On yesterday’s show we talked about the promise of 5G wireless technology and the fact that having good internet access is a component that affects property value. But in order to achieve the advertised performance you need to be much closer to the cell tower than in previous generations. 

The number of cell towers is expected to more than double from the 323,000 in 2017 to over 750,000. Not only that, a 5G base station uses so much bandwidth that the network infrastructure to power it must be upgraded to optical fibre. 

So the real cost of deployment for 5G is far greater than for any previous wireless generation. 

If you are adding nearly 400,000 cell sites across the nation, and you need to get optical fibre to the cell site, then multiple utilities will need to negotiate easements to bury conduit and optical fibre on potentially millions of properties. 

So let’s dig into the implications of an easement. An easement gives the right to the holder of the easement to access the property within the boundaries of the easement for the purpose of maintaining or upgrading their services. 

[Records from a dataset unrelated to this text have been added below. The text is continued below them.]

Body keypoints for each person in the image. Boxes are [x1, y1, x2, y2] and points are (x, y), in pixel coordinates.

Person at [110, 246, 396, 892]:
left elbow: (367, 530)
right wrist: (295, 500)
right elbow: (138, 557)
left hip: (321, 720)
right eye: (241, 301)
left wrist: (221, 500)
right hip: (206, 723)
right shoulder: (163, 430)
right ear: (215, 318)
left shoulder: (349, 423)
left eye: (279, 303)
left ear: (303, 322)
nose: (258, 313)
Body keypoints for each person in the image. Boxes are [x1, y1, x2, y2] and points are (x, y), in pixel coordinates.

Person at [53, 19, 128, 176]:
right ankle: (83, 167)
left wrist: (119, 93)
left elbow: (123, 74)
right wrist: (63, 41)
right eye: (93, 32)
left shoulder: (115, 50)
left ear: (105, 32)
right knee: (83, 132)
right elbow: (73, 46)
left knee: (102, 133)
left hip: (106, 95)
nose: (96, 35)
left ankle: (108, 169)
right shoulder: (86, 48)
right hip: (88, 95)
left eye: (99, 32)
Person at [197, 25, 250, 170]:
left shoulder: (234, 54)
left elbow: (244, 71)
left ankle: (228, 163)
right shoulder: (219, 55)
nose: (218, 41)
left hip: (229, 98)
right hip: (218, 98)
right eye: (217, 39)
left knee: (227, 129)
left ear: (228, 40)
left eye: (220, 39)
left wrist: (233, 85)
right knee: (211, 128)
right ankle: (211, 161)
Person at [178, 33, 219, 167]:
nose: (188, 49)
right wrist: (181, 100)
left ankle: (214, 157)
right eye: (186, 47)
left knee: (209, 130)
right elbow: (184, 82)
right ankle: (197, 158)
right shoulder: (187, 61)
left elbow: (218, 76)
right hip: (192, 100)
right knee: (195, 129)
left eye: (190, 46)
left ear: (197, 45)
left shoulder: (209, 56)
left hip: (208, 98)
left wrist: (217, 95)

These rights are often located along the edge of a property where they do no harm. For example, most zoning codes do not permit building structures right up to the property line. Easements are usually located in the setback where you can’t build anything anyway. 

But easements can also cloud title and negatively affect the value of a property. 

If a cell site is needed every 800-1000 feet in order to achieve the benchmark 5G performance, there is hardly a property in the country that won’t be affected in some way. 

Now let’s be clear, many properties today carry utility easements. This isn’t a new concept by any means. 

The cellular towers themselves are actually easements where the cellular carrier pays a monthly rent to land owner for the right to use the easement. 

There is no doubt that the economic model for 5G cell towers will have to change compared with previous generations. Cell carriers cannot afford to pay as much as they have in the past for a cell tower. 

Cellular towers are income properties that essentially trade in the cell tower market. Once a tower has been installed, it’s common to have several carriers share the same tower infrastructure. They would each pay rent to the property owner independently. 

Cellular towers generally are valued at a 7% cap rate. 

You can sell that easement on the open market and truly collect a check. That’s the upside. But there is a downside too. An easement on your property could ultimately negatively affect the marketability of your property. Before accepting an easement on your property, get a legal opinion from a competent land attorney.